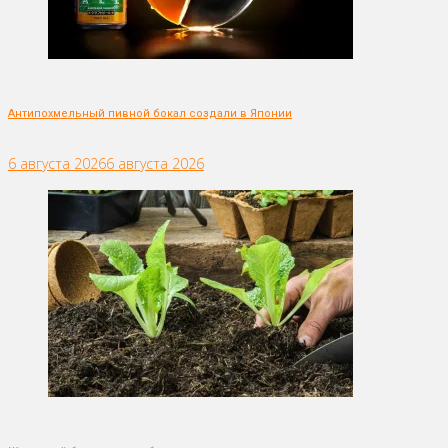
Антипохмельный пивной бокал создали в Японии
6 августа 2026
6 августа 2026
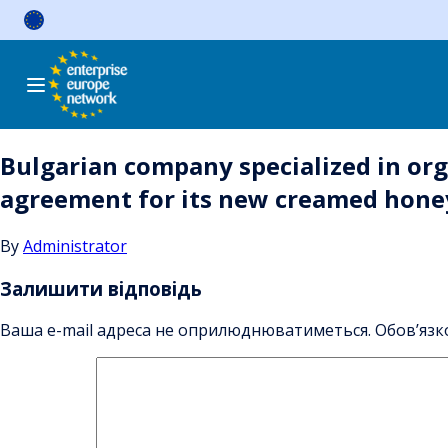
Skip
to
content
Bulgarian company specialized in org
agreement for its new creamed honey
By
Administrator
Залишити відповідь
Ваша e-mail адреса не оприлюднюватиметься.
Обов’язк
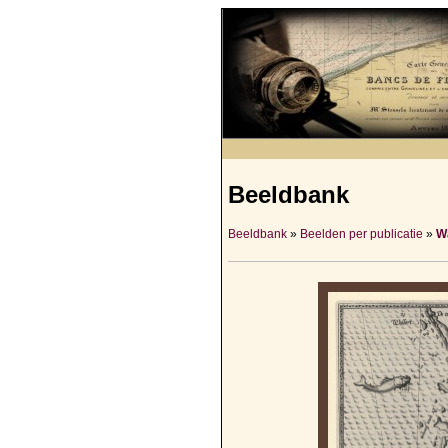
Beeldbank
Beeldbank
»
Beelden per publicatie
»
Wa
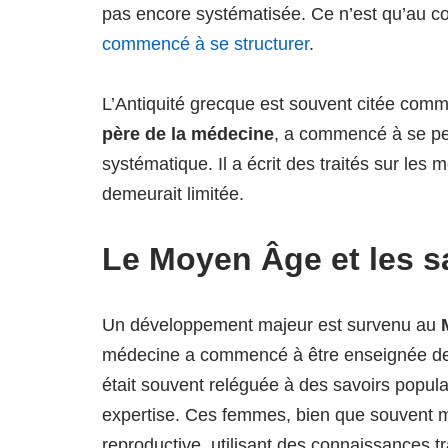
pas encore systématisée. Ce n’est qu’au co
commencé à se structurer
.
L’Antiquité grecque est souvent citée com
père de la médecine
, a commencé à se pe
systématique. Il a écrit des traités sur le
demeurait limitée.
Le Moyen Âge et les 
Un développement majeur est survenu au
médecine a commencé à être enseignée de 
était souvent reléguée à des savoirs popula
expertise. Ces femmes, bien que souvent ma
reproductive, utilisant des connaissances 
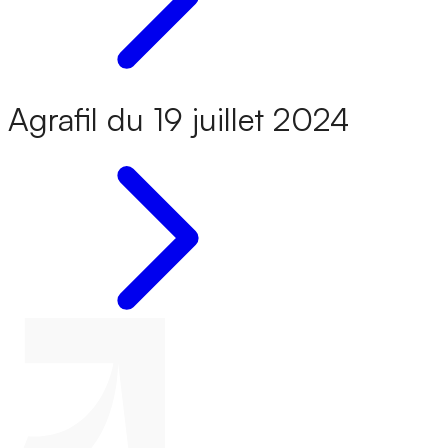
Agrafil du 19 juillet 2024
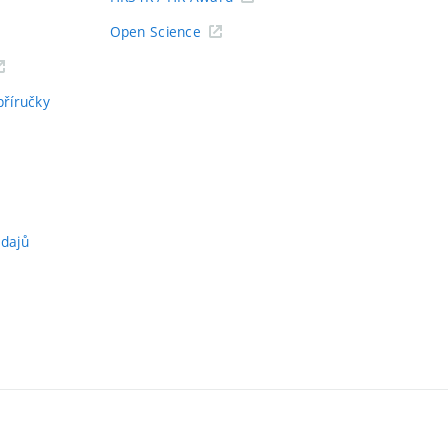
Open Science
příručky
údajů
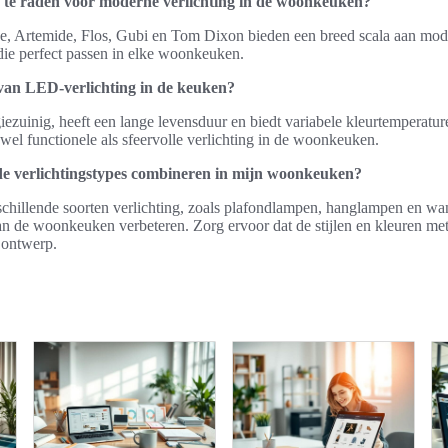
 te raden voor moderne verlichting in de woonkeuken?
e, Artemide, Flos, Gubi en Tom Dixon bieden een breed scala aan mode
die perfect passen in elke woonkeuken.
 van LED-verlichting in de keuken?
iezuinig, heeft een lange levensduur en biedt variabele kleurtemperatu
wel functionele als sfeervolle verlichting in de woonkeuken.
nde verlichtingstypes combineren in mijn woonkeuken?
chillende soorten verlichting, zoals plafondlampen, hanglampen en w
 van de woonkeuken verbeteren. Zorg ervoor dat de stijlen en kleuren met
 ontwerp.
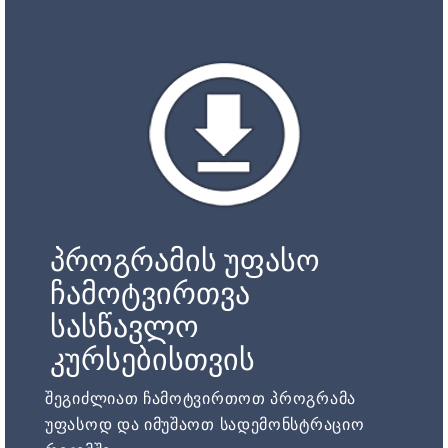
პროგრამის უფასო
ჩამოტვირთვა
სასწავლო
კურსებისთვის
შეგიძლიათ ჩამოტვირთოთ პროგრამა
უფასოდ და იმუშაოთ სადემონსტრაციო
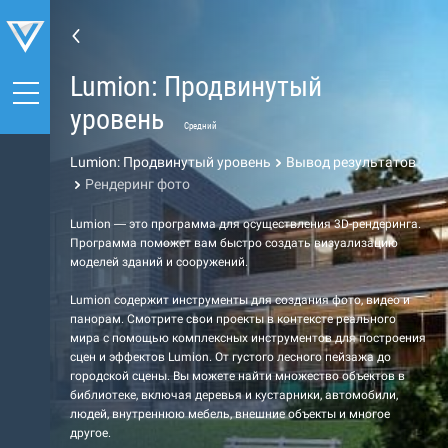
Lumion: Продвинутый
уровень
Средний
Lumion: Продвинутый уровень
Вывод результатов
Рендеринг фото
Lumion — это программа для осуществления 3D-рендеринга.
Программа поможет вам быстро создать визуализацию
моделей зданий и сооружений.
Lumion содержит инструменты для создания фото, видео и
панорам. Смотрите свои проекты в контексте реального
мира с помощью комплексных инструментов для построения
сцен и эффектов Lumion. От густого лесного пейзажа до
городской сцены. Вы можете найти множество объектов в
библиотеке, включая деревья и кустарники, автомобили,
людей, внутреннюю мебель, внешние объекты и многое
другое.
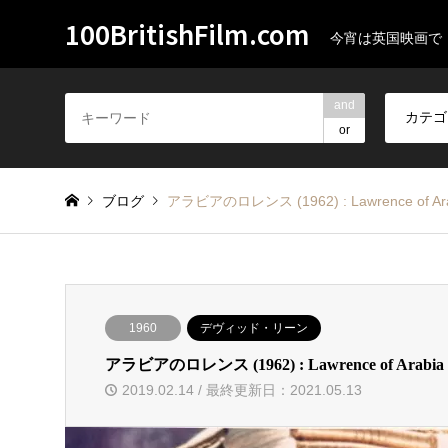
100BritishFilm.com
今宵は英国映画で
and
or
ブログ
アラビアのロレンス (1962) : Lawrence of Ar
1960
デヴィッド・リーン
アラビアのロレンス (1962) : Lawrence of Arabia
2019.02.14 / 最終更新日：2021.05.13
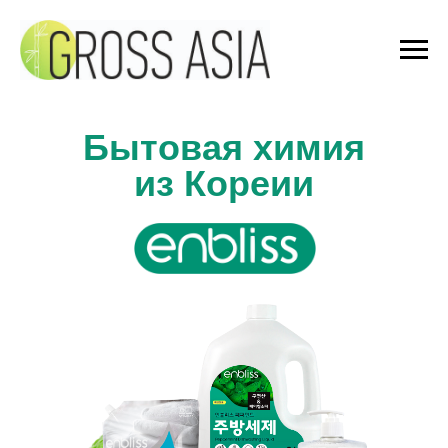
Бытовая химия
из Кореии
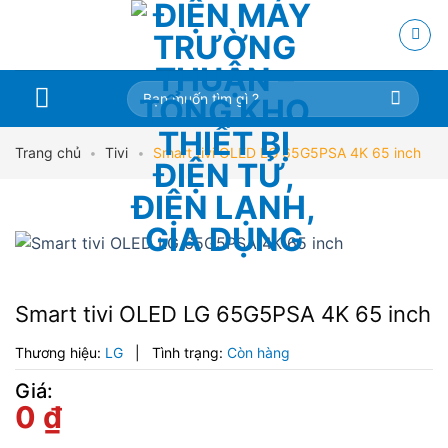
Skip
to
content
Tìm
kiếm:
Trang chủ
•
Tivi
•
Smart tivi OLED LG 65G5PSA 4K 65 inch
Smart tivi OLED LG 65G5PSA 4K 65 inch
Thương hiệu:
LG
|
Tình trạng:
Còn hàng
Giá:
0
₫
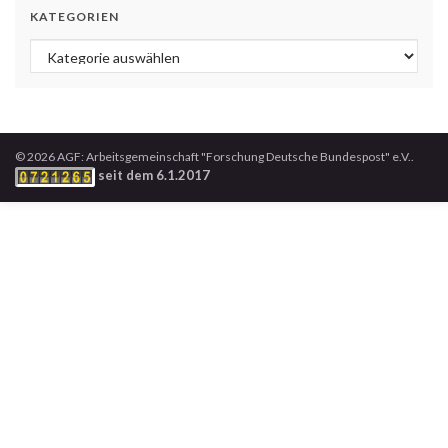
KATEGORIEN
Kategorien
© 2026 AGF: Arbeitsgemeinschaft "Forschung Deutsche Bundespost" e.V..
seit dem 6.1.2017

* The problem *
Please print the text of all the records above line for line, leaving the pictures out of your answer.

* Exercise response *
Антипохмельный пивной бокал создали в Японии
6 августа 2026
6 августа 2026
Skip
to
content
Bulgarian company specialized in org
agreement for its new creamed honey
By
Administrator
Залишити відповідь
Ваша e-mail адреса не оприлюднюватиметься.
Обов’язк
Beeldbank
Beeldbank
»
Beelden per publicatie
»
Wa
pas encore systématisée. Ce n’est qu’au co
commencé à se structurer
.
L’Antiquité grecque est souvent citée com
père de la médecine
, a commencé à se pe
systématique. Il a écrit des traités sur le
demeurait limitée.
Le Moyen Âge et les 
Un développement majeur est survenu au
médecine a commencé à être enseignée de 
était souvent reléguée à des savoirs popula
expertise. Ces femmes, bien que souvent ma
reproductive, utilisant des connaissances 
Agrafil du 19 juillet 2024
Open Science
příručky
údajů
 te raden voor moderne verlichting in de woonkeuken?
e, Artemide, Flos, Gubi en Tom Dixon bieden een breed scala aan mode
die perfect passen in elke woonkeuken.
 van LED-verlichting in de keuken?
iezuinig, heeft een lange levensduur en biedt variabele kleurtemperatu
wel functionele als sfeervolle verlichting in de woonkeuken.
nde verlichtingstypes combineren in mijn woonkeuken?
chillende soorten verlichting, zoals plafondlampen, hanglampen en w
 van de woonkeuken verbeteren. Zorg ervoor dat de stijlen en kleuren met
 ontwerp.
პროგრამის უფასო
ჩამოტვირთვა
სასწავლო
კურსებისთვის
შეგიძლიათ ჩამოტვირთოთ პროგრამა
უფასოდ და იმუშაოთ სადემონსტრაციო
Lumion: Продвинутый
уровень
Средний
Lumion: Продвинутый уровень
Вывод результатов
Рендеринг фото
Lumion — это программа для осуществления 3D-рендеринга.
Программа поможет вам быстро создать визуализацию
моделей зданий и сооружений.
Lumion содержит инструменты для создания фото, видео и
панорам. Смотрите свои проекты в контексте реального
мира с помощью комплексных инструментов для построения
сцен и эффектов Lumion. От густого лесного пейзажа до
городской сцены. Вы можете найти множество объектов в
библиотеке, включая деревья и кустарники, автомобили,
людей, внутреннюю мебель, внешние объекты и многое
другое.
100BritishFilm.com
今宵は英国映画で
and
or
ブログ
アラビアのロレンス (1962) : Lawrence of Ar
1960
デヴィッド・リーン
アラビアのロレンス (1962) : Lawrence of Arabia
2019.02.14 / 最終更新日：2021.05.13
Бытовая химия
из Кореии
Skip
to
content
Tìm
kiếm:
Trang chủ
•
Tivi
•
Smart tivi OLED LG 65G5PSA 4K 65 inch
Smart tivi OLED LG 65G5PSA 4K 65 inch
Thương hiệu:
LG
|
Tình trạng:
Còn hàng
Giá:
0
₫
KATEGORIEN
Kategorien
© 2026 AGF: Arbeitsgemeinschaft "Forschung Deutsche Bundespost" e.V..
seit dem 6.1.2017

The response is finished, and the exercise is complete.